Orange County Republican and California State Assemblyman Chuck Devore has been spreading his message of “life, liberty, and the pursuit of happiness” across the Golden State for eleven months now, all with the aim of “bouncing Boxer” from the United States Senate in 2010. And he’s so anxious to see her leave that august body that his website bears a clock to track the number of days, hours, and, yes, even minutes “’till Boxer’s gone.”
But while DeVore is surely among the most tenacious and unswerving candidates vying for public office in the 2010 midterm elections, his campaign has seen only moderate success in translating his attributes as a indefatigable campaigner into support – namely, contributions, with his last FEC filing in July showing only $75,600 in cash on hand in his uphill campaign against Democratic incumbent Senator Barbara Boxer.
In an hour-long interview with REDSTATE, DeVore likened his insurgent, techno-centric campaign to that of then-Senator Barack Obama, and said he anticipates a surge in donations as his campaign further develops its online fundraising infrastructure.
The DeVore campaign is “trying to use new media in a synergistic way to tie together volunteers in a way that had not previously possible prior to the time that Al Gore invented the internet,” he told me, tongue-in-cheek.
In the hopes of affecting the debate on the Democratic-sponsored cap-and-trade legislation, the DeVore campaign launched TaxFax.us, a micro site designed to capture contact information from supporters and subsequently provide a simple, online vehicle to contact their elected officials.
“You’d be surprised how effective faxes into the Capitol Hill can be,” says the website, quoting a Hill staffer. And you may also be surprised how effective DeVore’s fax campaign was.
“We generated over 50,000 faxes into the U.S. Senate over tax-and-trade. Every U.S. Senator got a fax that I wrote,” DeVore said. “I’m unaware of any other person who has run for U.S. Senate who has tried to affect a national issue by generating such a massive amount of correspondence into Capitol Hill on an issue of currency.”
DeVore remains hopeful his unconventional but aggressive campaign will prove catch Boxer by surprise, and said that July was their best month yet in terms of fundraising where he raised over $100,000.
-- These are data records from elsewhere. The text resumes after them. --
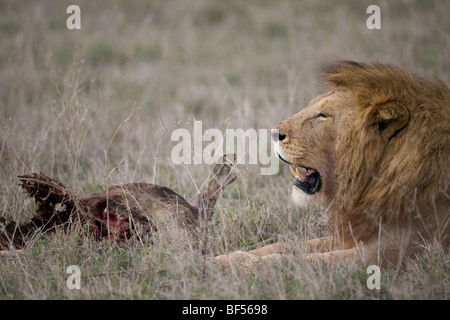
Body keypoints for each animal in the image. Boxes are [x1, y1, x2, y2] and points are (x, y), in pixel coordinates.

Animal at [216, 60, 448, 270]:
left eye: (323, 115)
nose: (273, 133)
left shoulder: (392, 253)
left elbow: (299, 260)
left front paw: (245, 265)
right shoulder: (351, 235)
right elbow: (286, 245)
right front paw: (225, 259)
While his campaign’s online strategy would no doubt be music to online evangelists’ ears, I was more concerned with the campaign’s recent missives highlighting former HP CEO Carly Fiorina’s position on abortion – one they claim to be muddled. I wrote last week that DeVore’s abortion critique of Fiorina was wholly without merit, for which a DeVore consultant responded thusly: “unfortunately, it is all too easy to question the depth of Fiorina’s commitment to the pro-life cause.”
Indeed, unanswered questions remained – specifically whether DeVore is of the opinion that Fiorina is pro-choice when the only evidence to that effect are scant blind quotes by “Republican insiders” and not an admission herself.
He was quick to note that whenever Fiorina’s position on abortion was questioned, it was done so in the context of other less than appealing positions she has supported in the past. “You don’t know where she stands on the issues of the day,” he said, adding, “she has no record in anything because she’s never run for office.”
I should have anticipated some obfuscation; DeVore is a politician, after all.
Prior to assuming her position as RNC Victory Chairmwoman in 2008, Fiorina was a Silicon Valley business executive, so I was not satisfied with the tired “lack of a record” response. But upon further questioning DeVore revealed a rather bold assertion.
“I’ve heard from McCain campaign advisors that worked with her that unequivocally she was [pro-choice].”
Such personal reassurances from Fiorina’s fellow McCain advisors have likely emboldened DeVore in his convictions on the matter, but Republican primary voters should not anticipate abortion to overwhelm other salient issues, particularly California’s “bone crushing economic crisis.”
And perhaps providing his opponent with an avenue to escape further criticism if an examination of Fiorina’s past proves she was pro-choice, DeVore said: “What’s going to be on everyone’s minds here is jobs, jobs, jobs, economic development, modern, nuclear power, and oil and gas.”
UPDATE: DeVore has been quite the busy candidate. Ace of Spades’ Gabriel Malor also interviewed DeVore — posting the lengthy exchange in three parts, the second of which was focused on California’s busted budget and Proposition 8.